Desde hace ya algunos años en el debate público costarricense, la expresión “red de cuido” empezó a adquirir un significado que poco tiene que ver con lo que es y la política pública que le dio sustento. En conversaciones cotidianas, en redes sociales, en espacios mediáticos y hasta de control político, el término aparece como sinónimo de trato preferencial o de protección indebida. Hoy se utiliza con frecuencia como una etiqueta para señalar privilegios, favores políticos o situaciones de aparente corrupción.
Que algunas personas reciben beneficios especiales por ser de un partido: red de cuido. Que otras no rinden cuentas o no puedan ser alcanzadas por la justicia: red de cuido. Que se otorgó un contrato en circunstancias sospechosas: red de cuido. Que el hijo de tal o la esposa de cual tuvo ventaja en el concurso: red de cuido. Que el presidente (una vez más) quiere pelear con alguien: red de cuido.
Sin embargo, la Red Nacional de Cuido y Desarrollo Infantil nació con un propósito muy distinto. Creada en 2014 mediante la Ley 9220, su objetivo fue establecer un sistema público y solidario de cuido y desarrollo infantil que brindara atención integral a niños y niñas y apoyara a las familias trabajadoras, especialmente a las mujeres. Su funcionamiento descansa en la coordinación de múltiples instituciones públicas, entre ellas el IMAS, el PANI, los ministerios de Educación, Salud y Trabajo, el Inamu, la CCSS, el INA y las municipalidades.
¿Es un sistema necesario? Difícilmente alguien lo discutiría. ¿Es un sistema perfecto? Por supuesto que no. Como cualquier política pública compleja, enfrenta desafíos de gestión, financiamiento y articulación institucional.
Lo que resulta llamativo es que, en lugar de discutir con mayor profundidad cómo fortalecer ese sistema, el término que lo nombra comenzó a desplazarse hacia otro terreno. “Red de cuido” es ahora una fórmula fácil para insinuar relaciones de protección, favores o impunidad, pero que pocas veces terminan en una denuncia formal o en un castigo. Así, una expresión que originalmente describía una política social de carácter universal y función estratégica, terminó convertida en una munición del arsenal de quienes atizan la disputa política con mucho humo y grito.
El lenguaje no es neutral. Las palabras con las que nombramos las políticas públicas también influyen en la manera en que las comprendemos y nos comprometemos con ellas. Cuando un término se utiliza reiteradamente con un sentido distinto al original, deja de ser una simple licencia del idioma, su significado puede desplazarse y el concepto que nombraba una iniciativa concreta comienza a diluirse entre usos figurados o acusaciones genéricas.
Ese desplazamiento ocurre en un momento particularmente sensible para el país. Nunca como ahora resulta necesario que las familias cuenten con apoyos que les permitan trabajar, estudiar y organizar su vida cotidiana con mayor estabilidad.
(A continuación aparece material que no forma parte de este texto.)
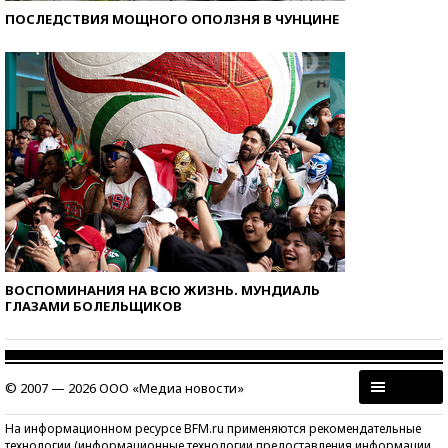
ПОСЛЕДСТВИЯ МОЩНОГО ОПОЛЗНЯ В ЧУНЦИНЕ
ВОСПОМИНАНИЯ НА ВСЮ ЖИЗНЬ. МУНДИАЛЬ
ГЛАЗАМИ БОЛЕЛЬЩИКОВ
© 2007 — 2026 ООО «Медиа новости»
На информационном ресурсе BFM.ru применяются рекомендательные
технологии (информационные технологии предоставления информации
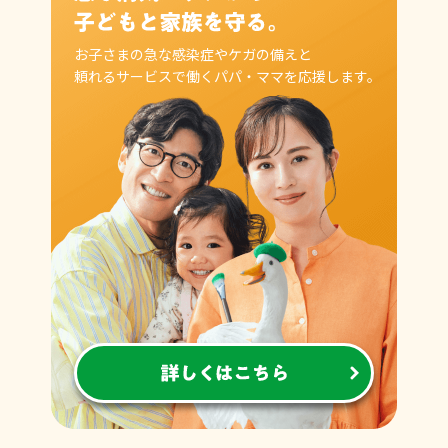
お子さまの急な感染症や
ケガの備えと
頼れるサービスで働く
パパ・ママを応援します。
En Costa Rica, donde las tareas de cuido siguen recayendo mayoritariamente en las mujeres y donde la informalidad laboral supera el 38%, los sistemas de apoyo al cuido no son un lujo: son una pieza importante de la estructura y el tejido social.
Según datos recientes del INEC, más de un millón de personas en el país mayores de 15 años se encuentran fuera del sistema educativo y del mercado laboral. Esta realidad plantea desafíos económicos y sociales profundos que atraviesan no solo el empleo, sino también la seguridad, la educación, la salud física y mental y la cohesión social. En ese contexto, las políticas que buscan apoyar a las familias y facilitar la participación laboral adquieren una relevancia inminente.
Por eso vale la pena detenerse en el modo en que hablamos de ellas. Cuando el nombre de una política pública se utiliza de manera indiscriminada para describir fenómenos distintos, el debate termina perdiendo rigor y la necesidad ve pasar de lejos su oportunidad.
Tal vez el primer paso sea recuperar la precisión: llamar corrupción a la corrupción y Red de Cuido a la política pública que es; a la primera denunciarla y castigarla fuertemente, y a la segunda reconocerla, trabajar en ella, reafirmar su valor, potenciar su alcance y ojalá, celebrar sus impactos.